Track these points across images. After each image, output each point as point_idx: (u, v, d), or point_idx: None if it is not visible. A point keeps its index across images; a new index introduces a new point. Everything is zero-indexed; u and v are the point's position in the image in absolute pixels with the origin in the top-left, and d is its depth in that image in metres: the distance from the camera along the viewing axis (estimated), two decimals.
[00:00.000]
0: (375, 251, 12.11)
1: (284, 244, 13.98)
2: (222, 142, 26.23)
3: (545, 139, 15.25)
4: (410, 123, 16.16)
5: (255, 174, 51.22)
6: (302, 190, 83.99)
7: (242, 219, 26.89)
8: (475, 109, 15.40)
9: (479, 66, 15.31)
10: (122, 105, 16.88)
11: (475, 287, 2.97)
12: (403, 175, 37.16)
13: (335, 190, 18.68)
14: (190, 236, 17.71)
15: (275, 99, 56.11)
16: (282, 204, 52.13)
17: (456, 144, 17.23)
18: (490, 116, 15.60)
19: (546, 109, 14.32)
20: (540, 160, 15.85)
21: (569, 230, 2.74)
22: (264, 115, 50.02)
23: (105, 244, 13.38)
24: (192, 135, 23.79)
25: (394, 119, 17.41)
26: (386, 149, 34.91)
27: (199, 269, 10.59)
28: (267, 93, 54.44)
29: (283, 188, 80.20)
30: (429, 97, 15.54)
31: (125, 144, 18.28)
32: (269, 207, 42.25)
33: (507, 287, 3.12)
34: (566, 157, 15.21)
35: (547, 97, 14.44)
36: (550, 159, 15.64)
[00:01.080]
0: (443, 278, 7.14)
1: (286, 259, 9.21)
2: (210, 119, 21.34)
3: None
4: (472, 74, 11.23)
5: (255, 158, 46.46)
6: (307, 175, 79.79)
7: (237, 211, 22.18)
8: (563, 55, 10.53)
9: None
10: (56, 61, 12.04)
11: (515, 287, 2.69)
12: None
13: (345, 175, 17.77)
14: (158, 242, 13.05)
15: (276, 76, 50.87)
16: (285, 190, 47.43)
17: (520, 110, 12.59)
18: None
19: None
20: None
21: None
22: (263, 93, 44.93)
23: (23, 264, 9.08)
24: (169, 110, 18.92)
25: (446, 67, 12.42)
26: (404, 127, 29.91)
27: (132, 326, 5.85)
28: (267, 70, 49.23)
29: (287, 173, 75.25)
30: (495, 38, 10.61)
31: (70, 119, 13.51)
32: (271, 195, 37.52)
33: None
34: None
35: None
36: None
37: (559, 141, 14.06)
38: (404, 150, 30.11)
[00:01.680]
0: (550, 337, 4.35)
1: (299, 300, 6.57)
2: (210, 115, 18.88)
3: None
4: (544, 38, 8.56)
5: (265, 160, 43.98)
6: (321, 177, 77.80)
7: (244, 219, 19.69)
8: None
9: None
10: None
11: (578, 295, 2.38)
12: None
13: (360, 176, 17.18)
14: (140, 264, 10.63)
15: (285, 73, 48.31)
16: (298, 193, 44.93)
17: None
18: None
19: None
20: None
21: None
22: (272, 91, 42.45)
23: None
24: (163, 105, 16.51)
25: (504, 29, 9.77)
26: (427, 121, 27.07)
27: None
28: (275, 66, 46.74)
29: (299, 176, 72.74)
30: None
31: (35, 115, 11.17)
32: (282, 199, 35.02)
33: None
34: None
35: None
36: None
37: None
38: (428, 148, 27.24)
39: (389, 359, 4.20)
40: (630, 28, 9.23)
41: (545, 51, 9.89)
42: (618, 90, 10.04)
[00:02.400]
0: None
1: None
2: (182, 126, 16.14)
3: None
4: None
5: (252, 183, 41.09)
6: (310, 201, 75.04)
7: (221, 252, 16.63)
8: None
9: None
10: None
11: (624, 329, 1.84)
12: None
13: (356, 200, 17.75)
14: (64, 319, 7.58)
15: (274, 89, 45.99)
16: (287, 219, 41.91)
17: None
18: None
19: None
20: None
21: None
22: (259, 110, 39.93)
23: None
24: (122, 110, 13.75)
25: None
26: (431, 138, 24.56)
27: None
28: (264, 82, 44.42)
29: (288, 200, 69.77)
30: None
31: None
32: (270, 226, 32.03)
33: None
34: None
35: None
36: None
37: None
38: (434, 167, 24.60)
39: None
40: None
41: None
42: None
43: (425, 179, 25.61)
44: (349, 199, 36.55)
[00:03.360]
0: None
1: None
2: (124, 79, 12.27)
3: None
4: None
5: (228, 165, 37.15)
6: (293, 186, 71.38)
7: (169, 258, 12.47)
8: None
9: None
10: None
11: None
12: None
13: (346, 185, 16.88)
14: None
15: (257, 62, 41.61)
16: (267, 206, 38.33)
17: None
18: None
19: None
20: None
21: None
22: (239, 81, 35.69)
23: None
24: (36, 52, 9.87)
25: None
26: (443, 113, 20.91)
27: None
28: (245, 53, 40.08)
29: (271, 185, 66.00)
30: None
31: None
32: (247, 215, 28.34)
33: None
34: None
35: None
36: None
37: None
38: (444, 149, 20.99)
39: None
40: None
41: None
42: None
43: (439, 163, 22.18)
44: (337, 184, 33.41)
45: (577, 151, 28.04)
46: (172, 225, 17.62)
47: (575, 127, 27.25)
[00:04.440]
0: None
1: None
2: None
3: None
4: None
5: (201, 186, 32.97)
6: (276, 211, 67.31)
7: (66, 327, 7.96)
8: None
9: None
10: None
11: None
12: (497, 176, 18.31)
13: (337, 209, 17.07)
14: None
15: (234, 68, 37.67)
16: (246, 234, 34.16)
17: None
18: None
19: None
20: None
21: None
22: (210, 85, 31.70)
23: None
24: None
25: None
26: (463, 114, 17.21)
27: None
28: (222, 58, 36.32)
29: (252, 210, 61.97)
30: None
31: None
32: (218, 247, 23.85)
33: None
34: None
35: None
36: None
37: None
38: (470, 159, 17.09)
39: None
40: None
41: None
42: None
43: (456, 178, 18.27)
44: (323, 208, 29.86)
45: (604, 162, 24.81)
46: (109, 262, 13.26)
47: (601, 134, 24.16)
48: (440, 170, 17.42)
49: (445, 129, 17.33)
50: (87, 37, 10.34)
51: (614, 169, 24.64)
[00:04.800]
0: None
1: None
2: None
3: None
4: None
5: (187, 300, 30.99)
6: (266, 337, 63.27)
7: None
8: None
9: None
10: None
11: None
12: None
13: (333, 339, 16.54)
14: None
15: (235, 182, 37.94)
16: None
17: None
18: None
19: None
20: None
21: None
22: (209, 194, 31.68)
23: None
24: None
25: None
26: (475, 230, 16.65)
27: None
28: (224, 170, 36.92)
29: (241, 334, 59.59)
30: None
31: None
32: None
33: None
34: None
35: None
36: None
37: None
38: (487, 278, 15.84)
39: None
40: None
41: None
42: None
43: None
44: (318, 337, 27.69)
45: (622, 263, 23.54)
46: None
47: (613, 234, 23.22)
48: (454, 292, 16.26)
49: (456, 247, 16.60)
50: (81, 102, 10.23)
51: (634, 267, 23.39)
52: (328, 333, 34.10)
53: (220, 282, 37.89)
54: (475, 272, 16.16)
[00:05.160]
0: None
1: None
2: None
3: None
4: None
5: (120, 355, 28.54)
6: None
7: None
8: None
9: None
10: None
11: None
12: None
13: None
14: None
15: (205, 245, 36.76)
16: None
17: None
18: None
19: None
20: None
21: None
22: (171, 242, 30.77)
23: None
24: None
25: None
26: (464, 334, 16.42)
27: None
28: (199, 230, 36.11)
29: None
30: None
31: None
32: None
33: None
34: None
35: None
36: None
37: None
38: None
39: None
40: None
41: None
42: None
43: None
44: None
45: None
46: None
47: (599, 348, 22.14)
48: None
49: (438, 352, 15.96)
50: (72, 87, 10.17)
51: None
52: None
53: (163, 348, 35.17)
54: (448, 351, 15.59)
---
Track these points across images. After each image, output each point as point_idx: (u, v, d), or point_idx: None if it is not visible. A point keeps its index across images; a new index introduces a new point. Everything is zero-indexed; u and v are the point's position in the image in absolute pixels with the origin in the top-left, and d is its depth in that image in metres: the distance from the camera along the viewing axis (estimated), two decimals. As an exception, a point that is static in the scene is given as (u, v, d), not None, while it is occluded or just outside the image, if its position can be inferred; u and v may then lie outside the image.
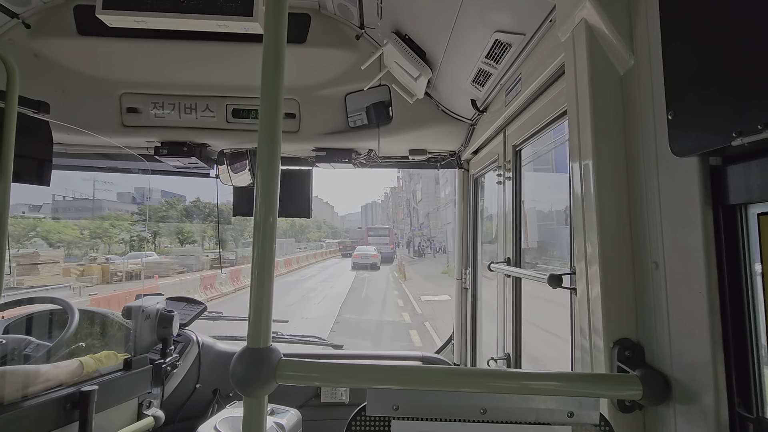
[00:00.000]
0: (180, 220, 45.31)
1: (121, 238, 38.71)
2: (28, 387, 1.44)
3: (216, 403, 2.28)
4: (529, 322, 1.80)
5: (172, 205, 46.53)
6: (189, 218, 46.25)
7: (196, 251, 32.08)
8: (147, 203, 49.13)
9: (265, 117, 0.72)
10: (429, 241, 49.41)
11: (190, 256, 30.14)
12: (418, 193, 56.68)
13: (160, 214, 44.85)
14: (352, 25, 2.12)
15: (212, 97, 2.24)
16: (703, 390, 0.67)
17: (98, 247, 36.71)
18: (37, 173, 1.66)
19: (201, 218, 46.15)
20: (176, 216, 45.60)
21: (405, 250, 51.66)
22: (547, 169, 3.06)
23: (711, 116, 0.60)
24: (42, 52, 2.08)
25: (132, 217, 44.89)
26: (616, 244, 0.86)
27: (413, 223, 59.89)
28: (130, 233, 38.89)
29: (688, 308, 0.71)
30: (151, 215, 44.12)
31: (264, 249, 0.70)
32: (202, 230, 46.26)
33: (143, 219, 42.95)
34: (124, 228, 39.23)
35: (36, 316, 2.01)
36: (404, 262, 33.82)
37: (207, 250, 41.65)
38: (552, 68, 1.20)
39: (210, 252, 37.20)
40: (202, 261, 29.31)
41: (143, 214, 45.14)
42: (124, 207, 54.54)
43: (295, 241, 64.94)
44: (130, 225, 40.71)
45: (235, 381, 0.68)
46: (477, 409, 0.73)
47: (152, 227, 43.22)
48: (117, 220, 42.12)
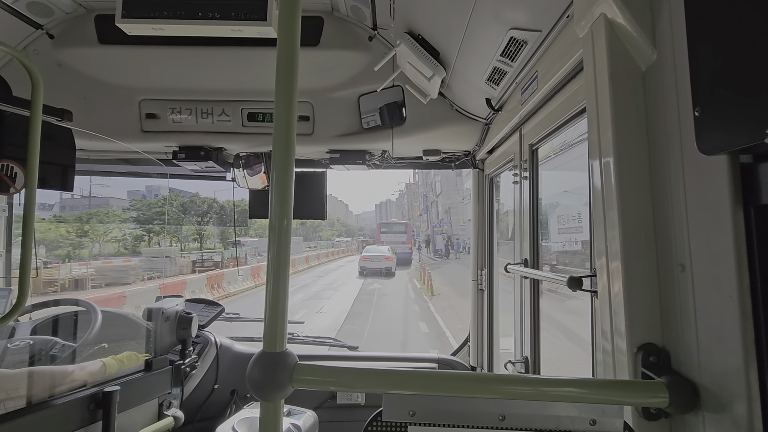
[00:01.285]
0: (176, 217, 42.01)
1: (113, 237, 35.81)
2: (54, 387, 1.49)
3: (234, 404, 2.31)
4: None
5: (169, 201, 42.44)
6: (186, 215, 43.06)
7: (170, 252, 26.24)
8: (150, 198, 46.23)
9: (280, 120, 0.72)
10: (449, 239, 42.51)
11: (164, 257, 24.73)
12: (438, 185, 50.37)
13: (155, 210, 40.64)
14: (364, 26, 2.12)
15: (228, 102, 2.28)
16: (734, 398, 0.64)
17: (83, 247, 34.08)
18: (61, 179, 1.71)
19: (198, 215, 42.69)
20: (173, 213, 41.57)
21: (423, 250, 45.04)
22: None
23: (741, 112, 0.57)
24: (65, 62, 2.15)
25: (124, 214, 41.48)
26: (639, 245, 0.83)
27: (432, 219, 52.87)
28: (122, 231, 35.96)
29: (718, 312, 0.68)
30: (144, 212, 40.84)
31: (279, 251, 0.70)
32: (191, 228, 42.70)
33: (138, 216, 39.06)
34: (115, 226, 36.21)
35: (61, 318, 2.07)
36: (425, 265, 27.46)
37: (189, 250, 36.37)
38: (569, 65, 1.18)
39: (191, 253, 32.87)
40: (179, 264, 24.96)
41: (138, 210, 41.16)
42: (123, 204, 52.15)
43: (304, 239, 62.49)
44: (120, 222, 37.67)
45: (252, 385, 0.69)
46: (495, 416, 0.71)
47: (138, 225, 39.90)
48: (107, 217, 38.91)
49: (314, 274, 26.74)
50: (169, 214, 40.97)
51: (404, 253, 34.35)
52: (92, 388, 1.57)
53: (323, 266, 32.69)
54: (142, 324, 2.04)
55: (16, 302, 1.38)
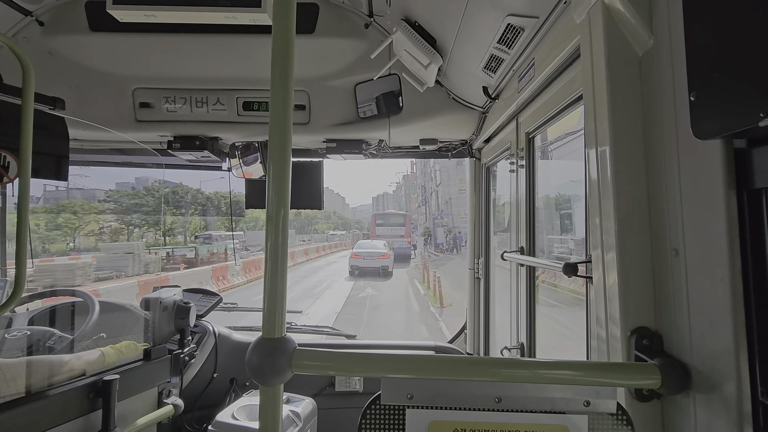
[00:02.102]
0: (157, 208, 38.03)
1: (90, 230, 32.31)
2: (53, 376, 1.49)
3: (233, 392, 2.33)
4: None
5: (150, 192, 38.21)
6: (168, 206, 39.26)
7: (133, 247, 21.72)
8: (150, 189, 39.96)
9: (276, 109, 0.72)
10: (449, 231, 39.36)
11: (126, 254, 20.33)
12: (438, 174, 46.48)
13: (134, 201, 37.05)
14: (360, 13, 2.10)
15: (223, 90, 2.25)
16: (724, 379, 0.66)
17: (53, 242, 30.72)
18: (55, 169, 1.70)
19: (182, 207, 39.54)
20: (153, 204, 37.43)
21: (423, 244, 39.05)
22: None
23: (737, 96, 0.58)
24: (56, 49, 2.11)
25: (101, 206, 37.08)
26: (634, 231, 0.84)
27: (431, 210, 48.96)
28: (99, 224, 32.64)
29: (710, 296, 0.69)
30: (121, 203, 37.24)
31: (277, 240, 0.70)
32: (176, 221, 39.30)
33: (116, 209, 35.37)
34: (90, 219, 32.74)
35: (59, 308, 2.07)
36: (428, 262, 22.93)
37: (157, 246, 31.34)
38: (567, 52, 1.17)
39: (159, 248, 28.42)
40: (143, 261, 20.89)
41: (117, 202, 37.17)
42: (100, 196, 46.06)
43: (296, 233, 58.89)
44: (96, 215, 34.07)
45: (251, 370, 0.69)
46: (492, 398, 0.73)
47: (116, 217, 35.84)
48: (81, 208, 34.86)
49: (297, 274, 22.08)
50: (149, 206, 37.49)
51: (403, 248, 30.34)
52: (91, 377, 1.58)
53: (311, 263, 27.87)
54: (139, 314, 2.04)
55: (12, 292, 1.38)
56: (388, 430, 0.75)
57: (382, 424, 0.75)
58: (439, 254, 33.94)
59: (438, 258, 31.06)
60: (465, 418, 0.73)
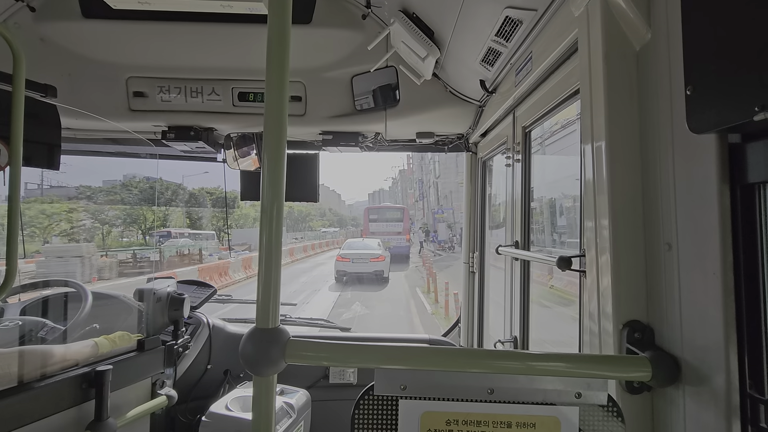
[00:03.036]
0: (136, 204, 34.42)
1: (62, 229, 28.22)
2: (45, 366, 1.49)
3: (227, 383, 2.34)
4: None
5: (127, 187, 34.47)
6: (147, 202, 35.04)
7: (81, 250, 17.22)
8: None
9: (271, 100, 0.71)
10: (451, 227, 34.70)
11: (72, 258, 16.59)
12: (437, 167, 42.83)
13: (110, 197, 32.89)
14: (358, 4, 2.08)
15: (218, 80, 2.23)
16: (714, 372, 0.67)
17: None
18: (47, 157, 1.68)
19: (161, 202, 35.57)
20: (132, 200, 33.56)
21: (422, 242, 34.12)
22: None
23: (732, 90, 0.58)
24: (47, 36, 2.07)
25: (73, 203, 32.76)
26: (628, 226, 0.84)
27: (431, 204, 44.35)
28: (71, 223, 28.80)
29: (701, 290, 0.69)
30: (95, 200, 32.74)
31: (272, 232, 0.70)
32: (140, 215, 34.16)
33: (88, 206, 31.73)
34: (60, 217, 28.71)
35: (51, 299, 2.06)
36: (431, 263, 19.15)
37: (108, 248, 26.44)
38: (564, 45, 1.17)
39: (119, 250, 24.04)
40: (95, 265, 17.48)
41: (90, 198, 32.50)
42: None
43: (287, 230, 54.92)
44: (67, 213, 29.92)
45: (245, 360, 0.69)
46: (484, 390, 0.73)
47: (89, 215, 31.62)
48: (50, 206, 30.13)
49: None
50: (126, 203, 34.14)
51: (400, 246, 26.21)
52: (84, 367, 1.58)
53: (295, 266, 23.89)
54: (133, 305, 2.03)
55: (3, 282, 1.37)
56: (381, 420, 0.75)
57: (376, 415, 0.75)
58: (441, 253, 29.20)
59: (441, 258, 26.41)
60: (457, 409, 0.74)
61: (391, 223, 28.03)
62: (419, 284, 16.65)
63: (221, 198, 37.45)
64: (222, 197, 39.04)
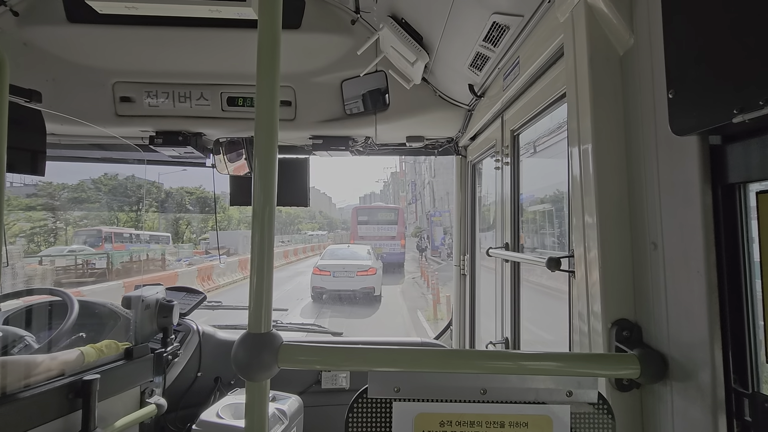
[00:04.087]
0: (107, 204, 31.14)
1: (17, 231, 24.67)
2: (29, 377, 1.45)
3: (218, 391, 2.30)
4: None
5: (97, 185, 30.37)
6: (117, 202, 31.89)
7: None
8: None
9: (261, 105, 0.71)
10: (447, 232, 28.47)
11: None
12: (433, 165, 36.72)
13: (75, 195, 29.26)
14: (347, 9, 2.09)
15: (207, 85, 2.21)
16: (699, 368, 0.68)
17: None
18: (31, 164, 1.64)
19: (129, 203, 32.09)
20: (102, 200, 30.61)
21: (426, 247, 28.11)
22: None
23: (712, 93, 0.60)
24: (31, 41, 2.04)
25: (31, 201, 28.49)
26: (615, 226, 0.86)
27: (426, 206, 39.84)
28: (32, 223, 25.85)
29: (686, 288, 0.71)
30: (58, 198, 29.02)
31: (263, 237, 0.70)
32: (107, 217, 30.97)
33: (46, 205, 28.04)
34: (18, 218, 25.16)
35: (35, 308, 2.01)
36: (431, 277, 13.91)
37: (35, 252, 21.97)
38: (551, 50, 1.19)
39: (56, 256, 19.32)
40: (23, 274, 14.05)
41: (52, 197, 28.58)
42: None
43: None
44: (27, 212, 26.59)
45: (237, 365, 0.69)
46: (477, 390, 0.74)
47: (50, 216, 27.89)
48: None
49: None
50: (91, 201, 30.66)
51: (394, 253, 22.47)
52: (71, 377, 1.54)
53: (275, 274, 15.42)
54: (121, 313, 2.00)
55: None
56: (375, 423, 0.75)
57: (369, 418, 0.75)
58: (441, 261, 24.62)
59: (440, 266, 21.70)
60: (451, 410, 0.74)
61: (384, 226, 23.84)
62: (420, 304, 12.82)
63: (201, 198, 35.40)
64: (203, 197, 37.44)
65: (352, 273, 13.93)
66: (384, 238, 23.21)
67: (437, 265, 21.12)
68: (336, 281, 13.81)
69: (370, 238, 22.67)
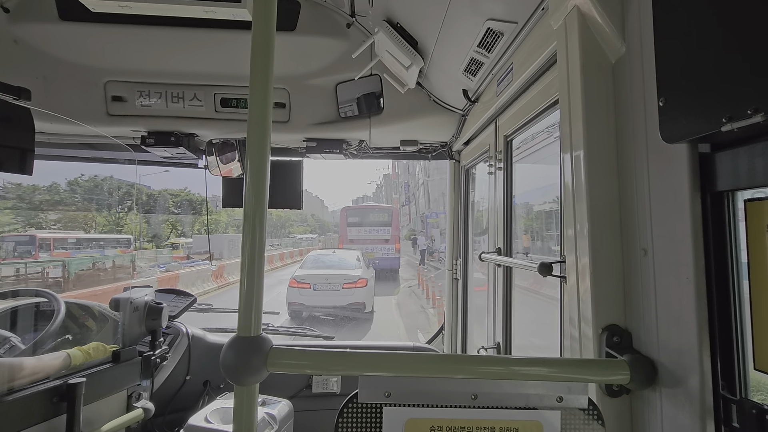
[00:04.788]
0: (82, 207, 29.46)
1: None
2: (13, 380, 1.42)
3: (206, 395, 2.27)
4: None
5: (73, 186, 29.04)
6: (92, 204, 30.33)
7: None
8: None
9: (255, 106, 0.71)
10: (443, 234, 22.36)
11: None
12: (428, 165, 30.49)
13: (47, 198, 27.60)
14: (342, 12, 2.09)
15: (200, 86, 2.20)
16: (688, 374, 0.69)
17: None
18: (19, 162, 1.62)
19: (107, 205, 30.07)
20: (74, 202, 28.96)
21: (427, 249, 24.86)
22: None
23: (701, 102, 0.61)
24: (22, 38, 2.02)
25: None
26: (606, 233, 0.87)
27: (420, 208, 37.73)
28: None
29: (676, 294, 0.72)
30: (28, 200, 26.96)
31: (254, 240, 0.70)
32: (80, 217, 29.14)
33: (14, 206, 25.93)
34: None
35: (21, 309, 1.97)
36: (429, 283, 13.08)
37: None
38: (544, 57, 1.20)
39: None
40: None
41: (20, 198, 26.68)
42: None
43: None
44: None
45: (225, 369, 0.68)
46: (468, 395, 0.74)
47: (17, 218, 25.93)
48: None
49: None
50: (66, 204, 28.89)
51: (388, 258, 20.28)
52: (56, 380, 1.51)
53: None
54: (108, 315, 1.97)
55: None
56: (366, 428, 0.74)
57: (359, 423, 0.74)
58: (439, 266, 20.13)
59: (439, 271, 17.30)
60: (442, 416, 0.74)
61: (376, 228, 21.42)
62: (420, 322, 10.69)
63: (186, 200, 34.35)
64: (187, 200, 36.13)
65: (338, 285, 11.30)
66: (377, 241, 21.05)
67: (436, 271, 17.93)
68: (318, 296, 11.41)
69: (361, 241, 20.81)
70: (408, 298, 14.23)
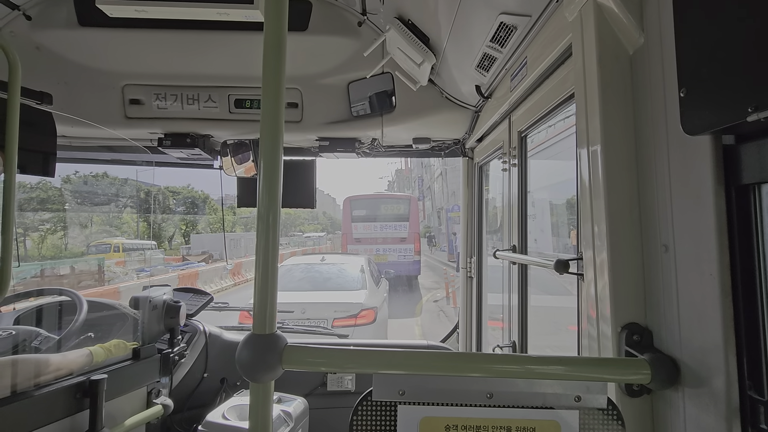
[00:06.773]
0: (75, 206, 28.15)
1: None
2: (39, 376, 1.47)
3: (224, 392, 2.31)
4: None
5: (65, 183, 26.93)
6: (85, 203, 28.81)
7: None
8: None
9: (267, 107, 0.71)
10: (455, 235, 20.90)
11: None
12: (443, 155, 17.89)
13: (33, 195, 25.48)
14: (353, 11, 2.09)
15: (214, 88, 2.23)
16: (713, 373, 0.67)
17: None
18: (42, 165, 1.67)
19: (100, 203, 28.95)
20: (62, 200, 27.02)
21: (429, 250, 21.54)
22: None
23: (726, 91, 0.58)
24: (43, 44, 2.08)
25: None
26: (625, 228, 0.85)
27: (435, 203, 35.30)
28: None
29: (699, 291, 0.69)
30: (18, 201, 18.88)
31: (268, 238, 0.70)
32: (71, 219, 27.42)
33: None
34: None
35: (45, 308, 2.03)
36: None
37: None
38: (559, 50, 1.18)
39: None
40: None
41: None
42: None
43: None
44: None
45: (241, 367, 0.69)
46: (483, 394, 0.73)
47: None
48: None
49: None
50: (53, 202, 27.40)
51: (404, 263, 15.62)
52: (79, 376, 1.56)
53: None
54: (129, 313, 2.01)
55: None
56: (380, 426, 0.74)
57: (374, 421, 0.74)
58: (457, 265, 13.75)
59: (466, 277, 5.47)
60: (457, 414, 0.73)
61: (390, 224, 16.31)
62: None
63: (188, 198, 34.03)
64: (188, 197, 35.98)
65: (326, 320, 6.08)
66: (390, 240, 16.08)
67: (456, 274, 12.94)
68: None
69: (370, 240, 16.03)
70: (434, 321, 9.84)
---
*Work item*
Look above for the line containing "1: (284, 244, 13.98)". Output from there through the line containing "38: (404, 150, 30.11)", exactly and inclusively.

*Exercise answer*
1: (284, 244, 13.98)
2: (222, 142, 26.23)
3: (545, 139, 15.25)
4: (410, 123, 16.16)
5: (255, 174, 51.22)
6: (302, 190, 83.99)
7: (242, 219, 26.89)
8: (475, 109, 15.40)
9: (479, 66, 15.31)
10: (122, 105, 16.88)
11: (475, 287, 2.97)
12: (403, 175, 37.16)
13: (335, 190, 18.68)
14: (190, 236, 17.71)
15: (275, 99, 56.11)
16: (282, 204, 52.13)
17: (456, 144, 17.23)
18: (490, 116, 15.60)
19: (546, 109, 14.32)
20: (540, 160, 15.85)
21: (569, 230, 2.74)
22: (264, 115, 50.02)
23: (105, 244, 13.38)
24: (192, 135, 23.79)
25: (394, 119, 17.41)
26: (386, 149, 34.91)
27: (199, 269, 10.59)
28: (267, 93, 54.44)
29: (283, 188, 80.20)
30: (429, 97, 15.54)
31: (125, 144, 18.28)
32: (269, 207, 42.25)
33: (507, 287, 3.12)
34: (566, 157, 15.21)
35: (547, 97, 14.44)
36: (550, 159, 15.64)
[00:01.080]
0: (443, 278, 7.14)
1: (286, 259, 9.21)
2: (210, 119, 21.34)
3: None
4: (472, 74, 11.23)
5: (255, 158, 46.46)
6: (307, 175, 79.79)
7: (237, 211, 22.18)
8: (563, 55, 10.53)
9: None
10: (56, 61, 12.04)
11: (515, 287, 2.69)
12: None
13: (345, 175, 17.77)
14: (158, 242, 13.05)
15: (276, 76, 50.87)
16: (285, 190, 47.43)
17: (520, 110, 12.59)
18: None
19: None
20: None
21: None
22: (263, 93, 44.93)
23: (23, 264, 9.08)
24: (169, 110, 18.92)
25: (446, 67, 12.42)
26: (404, 127, 29.91)
27: (132, 326, 5.85)
28: (267, 70, 49.23)
29: (287, 173, 75.25)
30: (495, 38, 10.61)
31: (70, 119, 13.51)
32: (271, 195, 37.52)
33: None
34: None
35: None
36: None
37: (559, 141, 14.06)
38: (404, 150, 30.11)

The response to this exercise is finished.